Selected extract:
— start —
Aditya Nath Jha (18 August 1911 – 1972) of the Indian Civil Service (ICS) was the recipient of the Padma Vibhushan in 1972 in the civil services category. He belonged to the 1936 batch of the ICS.

Jha was the son of Sir Ganganath Jha, and the brother of Shri Amarnath Jha, a scholar of English and Sanskrit and former vice-chancellor of Allahabad University. Educated at Allahabad University, he entered the ICS on 16 September 1936, completing his ICS probationary training at Jesus College, Oxford.   He served in the United Provinces as an assistant magistrate and collector before transferring to the Indian Political Service in November 1939. At the time of independence, he was secretary to the Resident for the Eastern Princely States.

Post-independence, Jha served as Chief Secretary of Uttar Pradesh,  as the first director of the National Academy of Administration, Mussorie, Secretary to the Government of India and first Lieutenant Governor of Delhi.

Jha was known for his administrative acumen and his wide-ranging knowledge of cultures and languages. Descended from a family of Sanskrit scholars, Jha was a fluent Sanskrit speaker.  While serving as Chief Secretary of Uttar Pradesh he was also concurrently Vice Chancellor of the Sanskrit University in Varanasi.

Early life and education 
Jha was son of Ganganath Jha and brother of Amarnath Jha who had been the Vice Chancellor of the Allahabad University, and then the Chairman of the Bihar Civil Service Commission.

He was educated at Allahabad University and Jesus College, Oxford. He served as Vice Chancellor of the Sanskrit University, Benares. He wrote a book on Indian philosophy titled ‘'Bharatiya Darshanon ka Samanvay''. He was an avid tennis player both in India and at Oxford University, where he was an ICS probationer. He joined as an Indian Civil Service (ICS) officer in 1936.
— end —
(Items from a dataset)
— start —
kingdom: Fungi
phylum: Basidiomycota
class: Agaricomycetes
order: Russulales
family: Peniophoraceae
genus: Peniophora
— end —
— start —
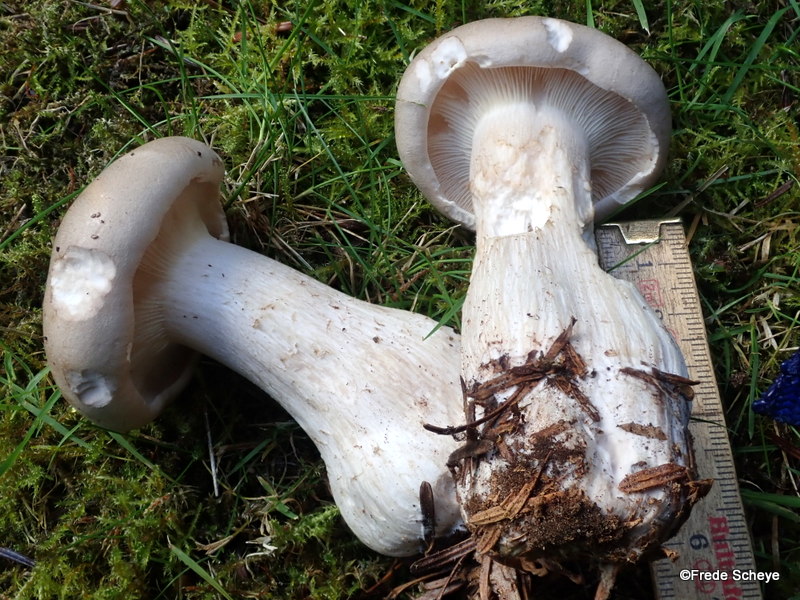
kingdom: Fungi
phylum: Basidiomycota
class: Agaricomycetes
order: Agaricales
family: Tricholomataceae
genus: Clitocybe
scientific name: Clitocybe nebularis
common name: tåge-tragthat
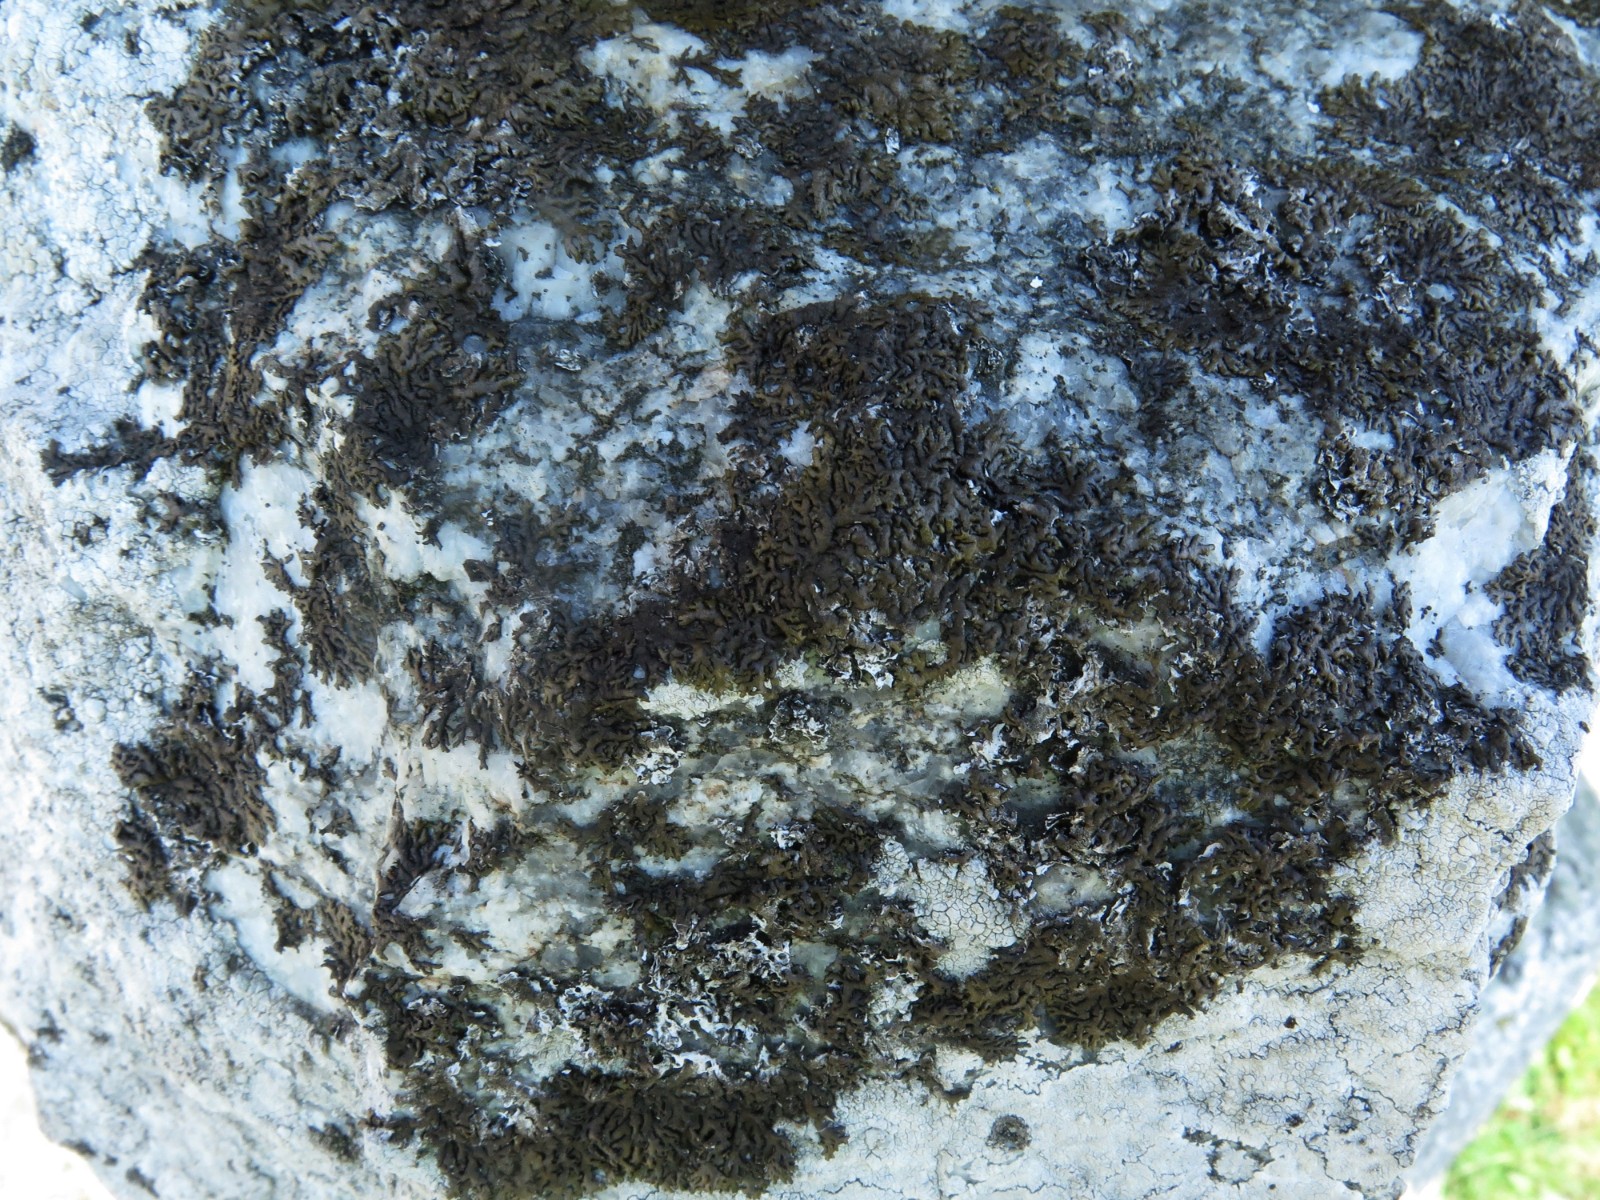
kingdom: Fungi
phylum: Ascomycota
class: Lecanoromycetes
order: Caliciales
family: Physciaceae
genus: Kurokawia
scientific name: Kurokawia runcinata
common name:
— end —
— start —
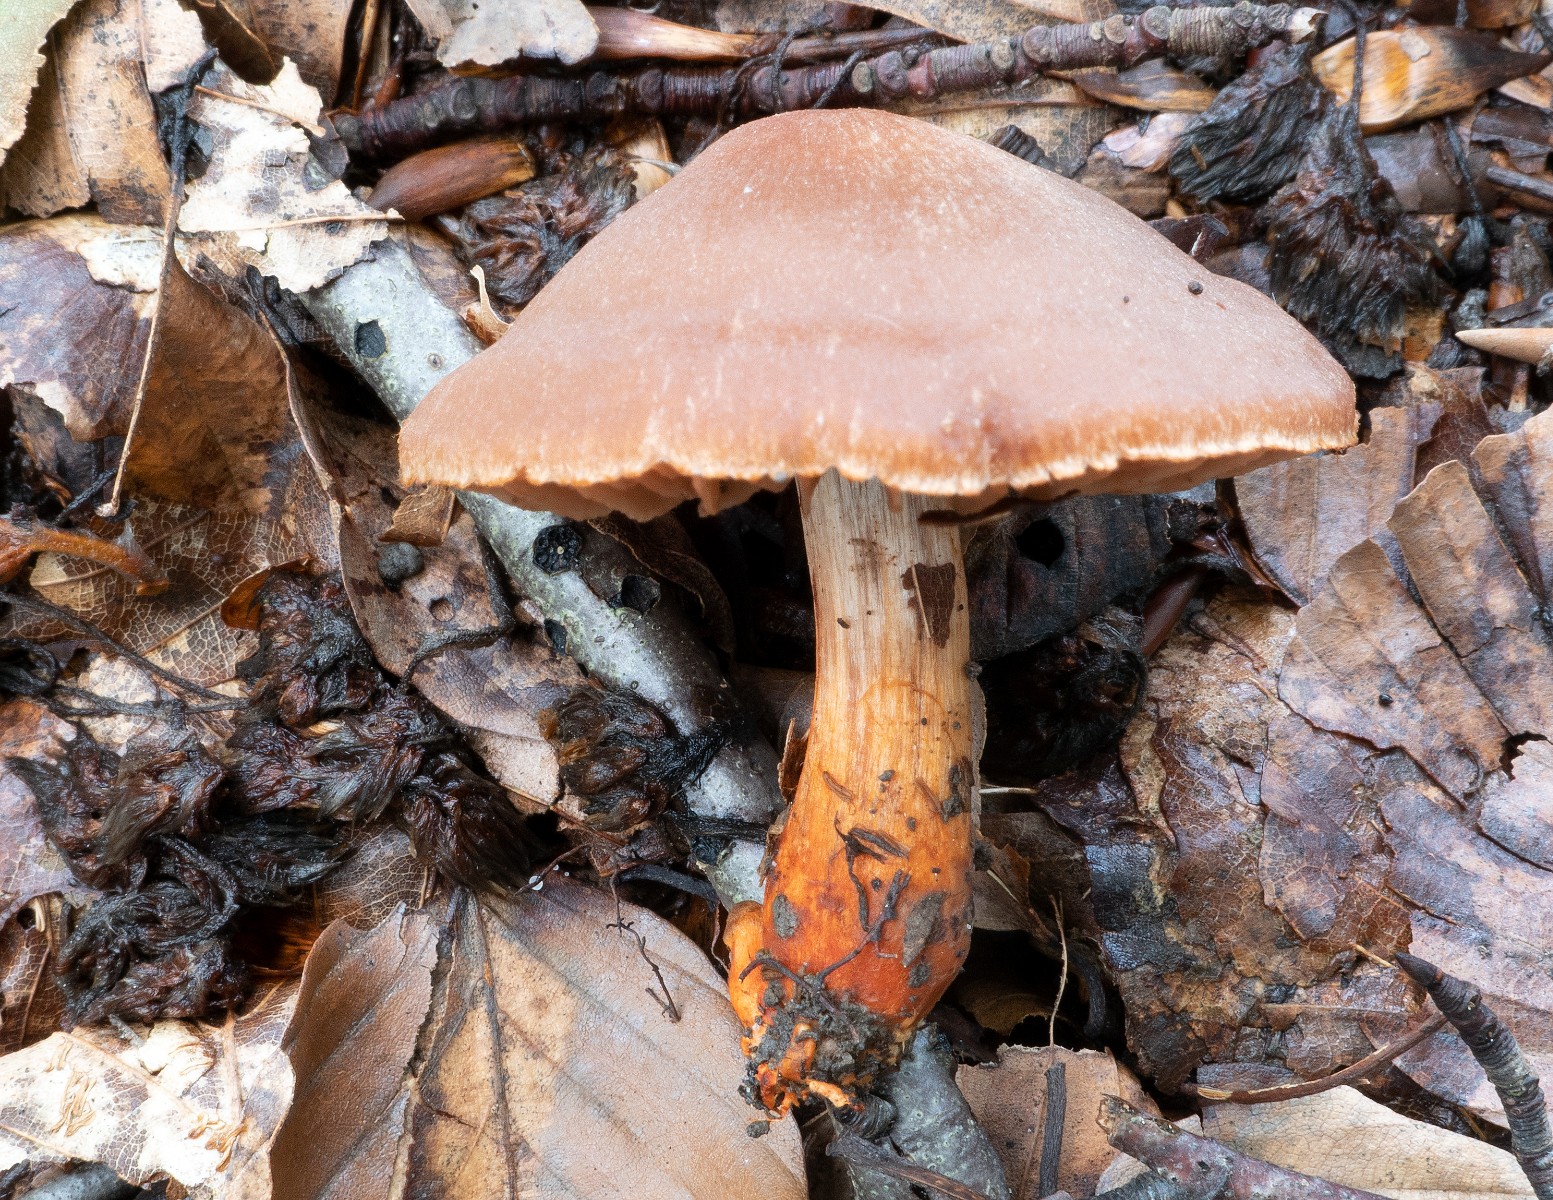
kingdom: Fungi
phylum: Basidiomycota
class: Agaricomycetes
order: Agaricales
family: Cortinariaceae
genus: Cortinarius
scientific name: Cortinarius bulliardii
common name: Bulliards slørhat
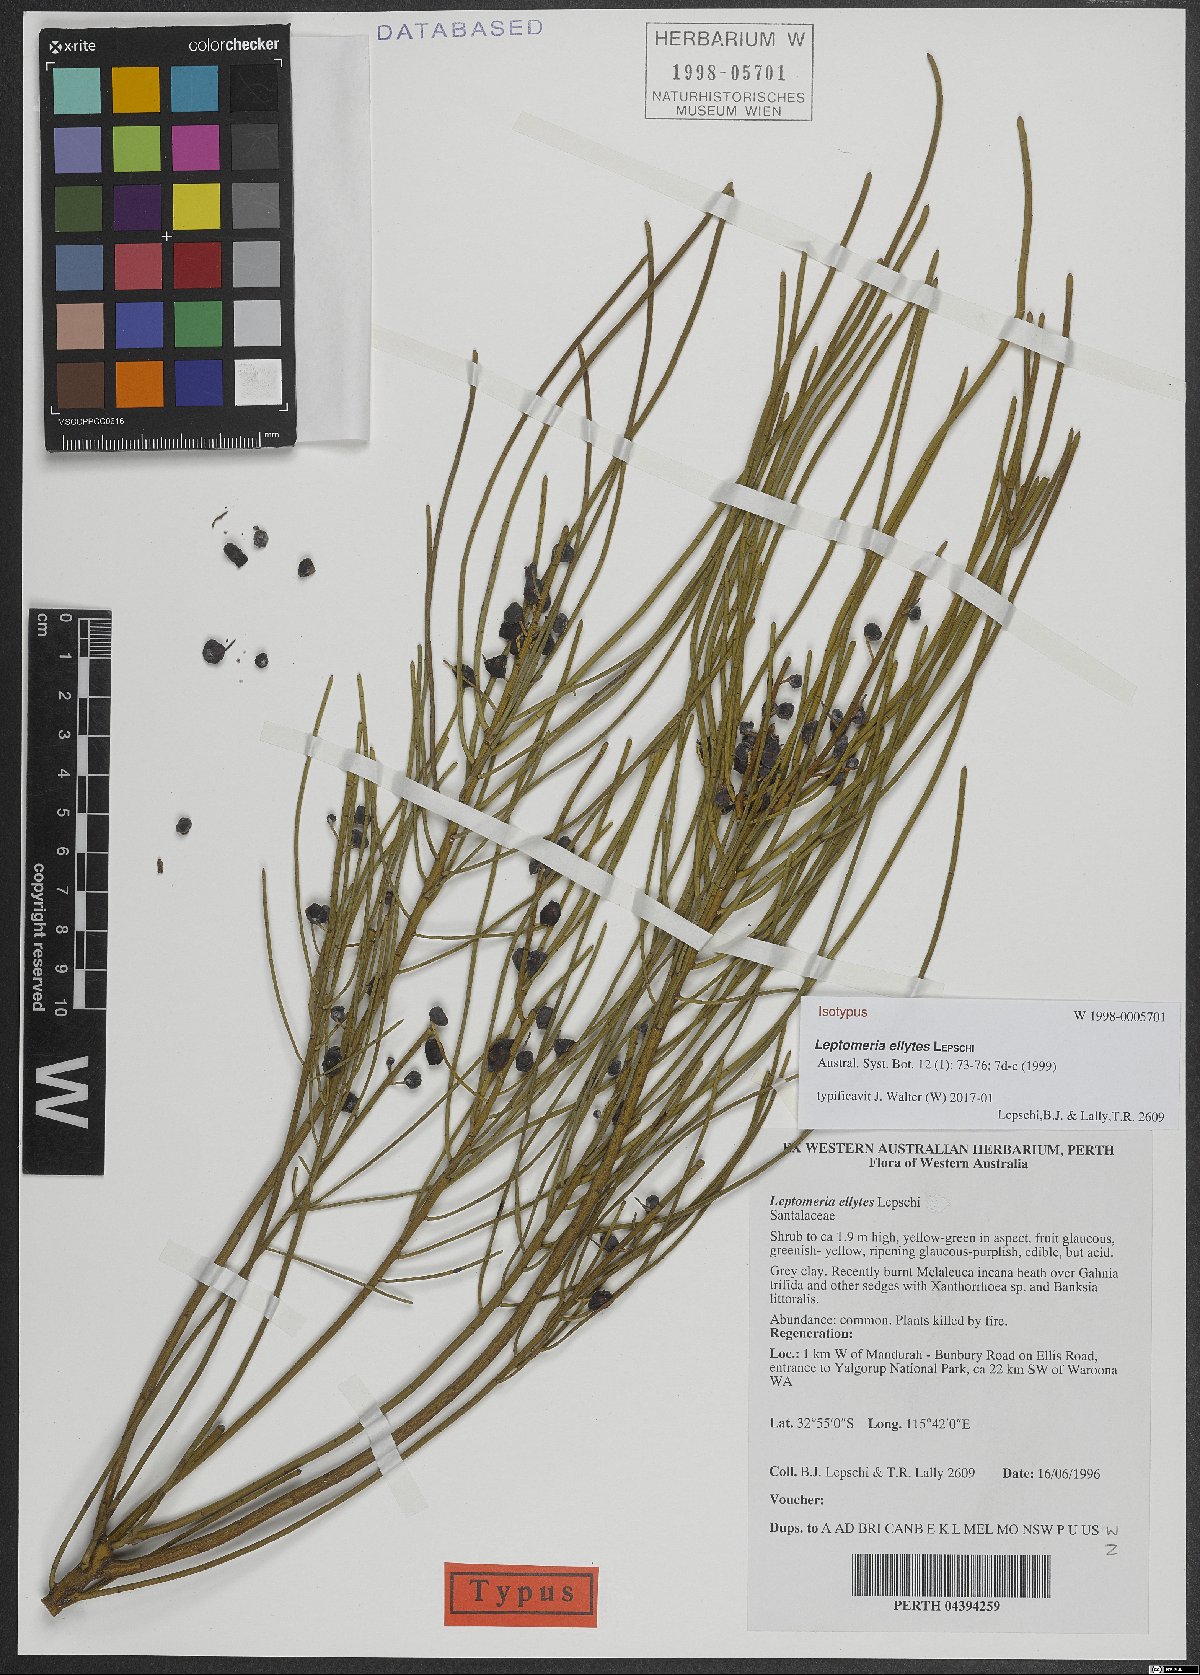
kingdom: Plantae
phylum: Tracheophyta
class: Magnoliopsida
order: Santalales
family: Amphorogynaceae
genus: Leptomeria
— end —
Task requirements:
1: Answer these questions using the Aditya Nath Jha text, one answer per line.
(a) On what date did Jha enter the ICS?
(b) In what month and year did he transfer to the Indian Political Service?
(c) What is the title of his book on Indian philosophy?
2: Retype the part of the Aditya Nath Jha text between "Jha was known" and "Civil Service Commission.", inclusive.

Answers to the exercises:
1:
(a) 16 September 1936
(b) November 1939
(c) Bharatiya Darshanon ka Samanvay

2:
Jha was known for his administrative acumen and his wide-ranging knowledge of cultures and languages. Descended from a family of Sanskrit scholars, Jha was a fluent Sanskrit speaker.  While serving as Chief Secretary of Uttar Pradesh he was also concurrently Vice Chancellor of the Sanskrit University in Varanasi.

Early life and education 
Jha was son of Ganganath Jha and brother of Amarnath Jha who had been the Vice Chancellor of the Allahabad University, and then the Chairman of the Bihar Civil Service Commission.